Gene expression data for each cell across days were concatenated into a single matrix which was analyzed with the scRNA-seq analysis package Seurat (v 4.0).¹⁵ After quality control of the single-cell gene expression matrix (refer to supplemental Methods), data were normalized using the SCTransform method. In total, 3000 variable genes were used for dimension reduction, and cells were represented in 2-dimensional space using Uniform Manifold Approximation and Projection (UMAP). Unsupervised clustering (resolution = 0.5) of cells generated cell clusters, which were annotated based on enrichment of hematopoietic lineage–specific gene signatures.

Cell clusters associated with the lineage of interest were selected and dimensionality reduction and projection in UMAP space were redone. This was followed by trajectory analysis and pseudotime calculations for cells using the R package “slingshot”¹⁶ (v 3.14).

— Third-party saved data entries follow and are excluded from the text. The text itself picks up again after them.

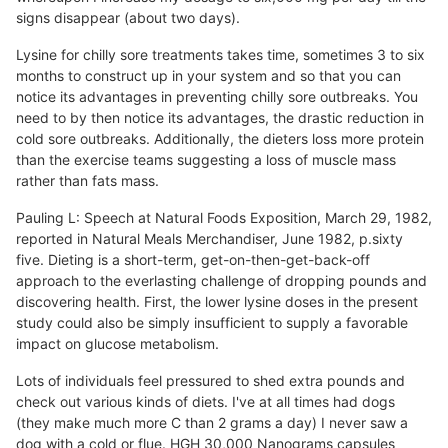
signs disappear (about two days).
Lysine for chilly sore treatments takes time, sometimes 3 to six
months to construct up in your system and so that you can
notice its advantages in preventing chilly sore outbreaks. You
need to by then notice its advantages, the drastic reduction in
cold sore outbreaks. Additionally, the dieters loss more protein
than the exercise teams suggesting a loss of muscle mass
rather than fats mass.
Pauling L: Speech at Natural Foods Exposition, March 29, 1982,
reported in Natural Meals Merchandiser, June 1982, p.sixty
five. Dieting is a short-term, get-on-then-get-back-off
approach to the everlasting challenge of dropping pounds and
discovering health. First, the lower lysine doses in the present
study could also be simply insufficient to supply a favorable
impact on glucose metabolism.
Lots of individuals feel pressured to shed extra pounds and
check out various kinds of diets. I've at all times had dogs
(they make much more C than 2 grams a day) I never saw a
dog with a cold or flue. HGH 30,000 Nanograms capsules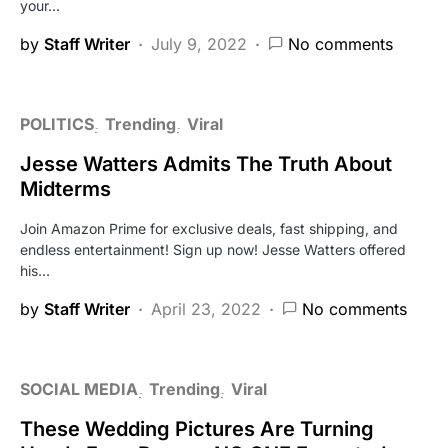
your…
by
Staff Writer
July 9, 2022
No comments
POLITICS
Trending
Viral
Jesse Watters Admits The Truth About
Midterms
Join Amazon Prime for exclusive deals, fast shipping, and
endless entertainment! Sign up now! Jesse Watters offered
his…
by
Staff Writer
April 23, 2022
No comments
SOCIAL MEDIA
Trending
Viral
These Wedding Pictures Are Turning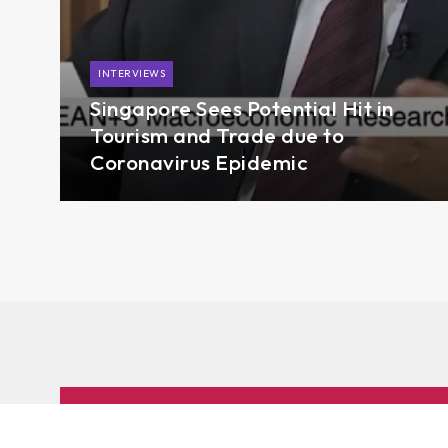
INTERVIEWS
Singapore Sees Potential Hit in
Tourism and Trade due to
Coronavirus Epidemic
Subscribe to AMRO’s newsletters and alerts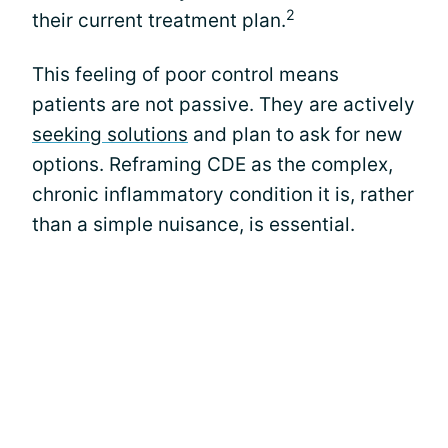
2
their current treatment plan.
This feeling of poor control means
patients are not passive. They are actively
seeking solutions
and plan to ask for new
options. Reframing CDE as the complex,
chronic inflammatory condition it is, rather
than a simple nuisance, is essential.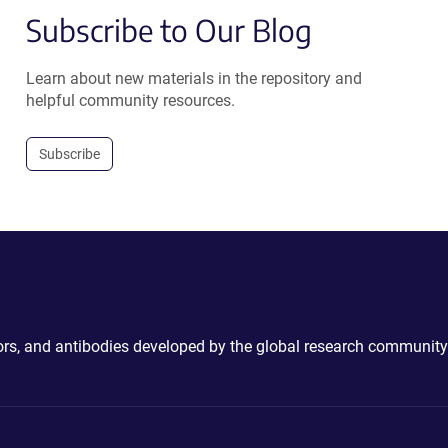
Subscribe to Our Blog
Learn about new materials in the repository and
helpful community resources.
Subscribe
ctors, and antibodies developed by the global research community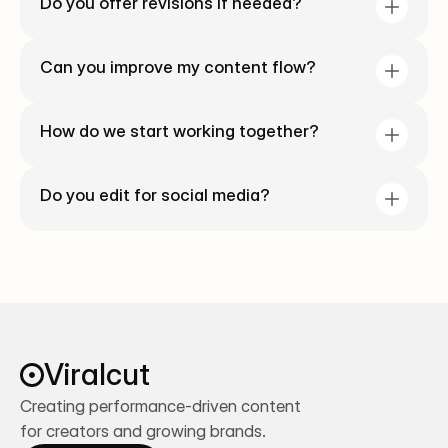
Do you offer revisions if needed?
Can you improve my content flow?
How do we start working together?
Do you edit for social media?
Viralcut
Creating performance-driven content 
for creators and growing brands.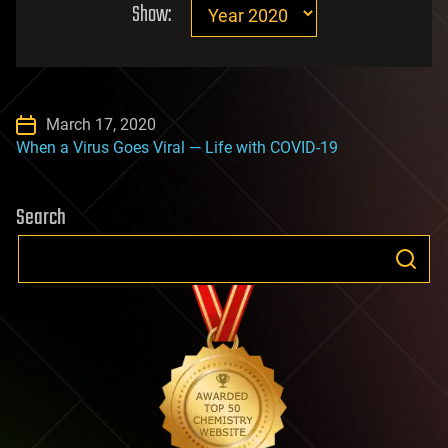
Show:
March 17, 2020
When a Virus Goes Viral — Life with COVID-19
Search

DEGs analysis between vehicle- and TCDD-treated groups was carried out using “FindMarkers” function of Seurat (testing method called upon the MAST package and assay used was "RNA"). Log₂ fold-change (log₂FC) threshold was set at 0.25 unless otherwise stated. Adjusted P-value threshold of 0.05 based on Bonferroni multiple testing correction was used as a cutoff to select significant DEGs. For gene and cluster dot-plots in the figures, an equal number of upregulated and downregulated significantly DEGs were plotted based on fold-change in expression among groups. Top DEGs in each category were selected and shown in figures.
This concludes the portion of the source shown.